Rewrite the entries below, substituting "region" for every "state / province" and leaving everything else unchanged.

Information given —
____

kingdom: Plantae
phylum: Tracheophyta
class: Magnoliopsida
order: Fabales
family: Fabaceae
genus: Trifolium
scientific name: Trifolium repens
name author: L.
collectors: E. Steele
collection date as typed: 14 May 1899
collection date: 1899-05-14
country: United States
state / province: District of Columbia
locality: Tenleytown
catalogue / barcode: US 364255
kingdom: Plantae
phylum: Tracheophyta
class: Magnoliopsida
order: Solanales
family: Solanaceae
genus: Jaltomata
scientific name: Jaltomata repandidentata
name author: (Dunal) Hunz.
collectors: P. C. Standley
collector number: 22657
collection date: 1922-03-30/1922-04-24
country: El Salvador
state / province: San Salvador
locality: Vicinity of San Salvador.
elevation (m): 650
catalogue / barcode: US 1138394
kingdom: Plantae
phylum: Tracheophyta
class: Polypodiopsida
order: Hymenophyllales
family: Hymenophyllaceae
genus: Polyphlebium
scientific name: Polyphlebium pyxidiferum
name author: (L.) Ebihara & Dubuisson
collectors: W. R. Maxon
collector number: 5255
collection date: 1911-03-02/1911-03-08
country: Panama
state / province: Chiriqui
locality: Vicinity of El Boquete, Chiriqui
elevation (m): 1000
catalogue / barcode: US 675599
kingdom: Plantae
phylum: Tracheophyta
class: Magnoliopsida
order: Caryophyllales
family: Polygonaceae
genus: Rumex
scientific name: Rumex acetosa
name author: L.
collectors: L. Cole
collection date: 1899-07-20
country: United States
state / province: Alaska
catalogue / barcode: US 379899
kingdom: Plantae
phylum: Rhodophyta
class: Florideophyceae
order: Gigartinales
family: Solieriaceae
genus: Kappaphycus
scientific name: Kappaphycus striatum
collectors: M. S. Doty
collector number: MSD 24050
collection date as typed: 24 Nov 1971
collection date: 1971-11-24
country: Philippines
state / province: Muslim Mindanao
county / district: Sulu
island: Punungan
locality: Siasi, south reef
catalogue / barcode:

____

Response to the task —
kingdom: Plantae
phylum: Tracheophyta
class: Magnoliopsida
order: Fabales
family: Fabaceae
genus: Trifolium
scientific name: Trifolium repens
name author: L.
collectors: E. Steele
collection date as typed: 14 May 1899
collection date: 1899-05-14
country: United States
region: District of Columbia
locality: Tenleytown
catalogue / barcode: US 364255
kingdom: Plantae
phylum: Tracheophyta
class: Magnoliopsida
order: Solanales
family: Solanaceae
genus: Jaltomata
scientific name: Jaltomata repandidentata
name author: (Dunal) Hunz.
collectors: P. C. Standley
collector number: 22657
collection date: 1922-03-30/1922-04-24
country: El Salvador
region: San Salvador
locality: Vicinity of San Salvador.
elevation (m): 650
catalogue / barcode: US 1138394
kingdom: Plantae
phylum: Tracheophyta
class: Polypodiopsida
order: Hymenophyllales
family: Hymenophyllaceae
genus: Polyphlebium
scientific name: Polyphlebium pyxidiferum
name author: (L.) Ebihara & Dubuisson
collectors: W. R. Maxon
collector number: 5255
collection date: 1911-03-02/1911-03-08
country: Panama
region: Chiriqui
locality: Vicinity of El Boquete, Chiriqui
elevation (m): 1000
catalogue / barcode: US 675599
kingdom: Plantae
phylum: Tracheophyta
class: Magnoliopsida
order: Caryophyllales
family: Polygonaceae
genus: Rumex
scientific name: Rumex acetosa
name author: L.
collectors: L. Cole
collection date: 1899-07-20
country: United States
region: Alaska
catalogue / barcode: US 379899
kingdom: Plantae
phylum: Rhodophyta
class: Florideophyceae
order: Gigartinales
family: Solieriaceae
genus: Kappaphycus
scientific name: Kappaphycus striatum
collectors: M. S. Doty
collector number: MSD 24050
collection date as typed: 24 Nov 1971
collection date: 1971-11-24
country: Philippines
region: Muslim Mindanao
county / district: Sulu
island: Punungan
locality: Siasi, south reef
catalogue / barcode:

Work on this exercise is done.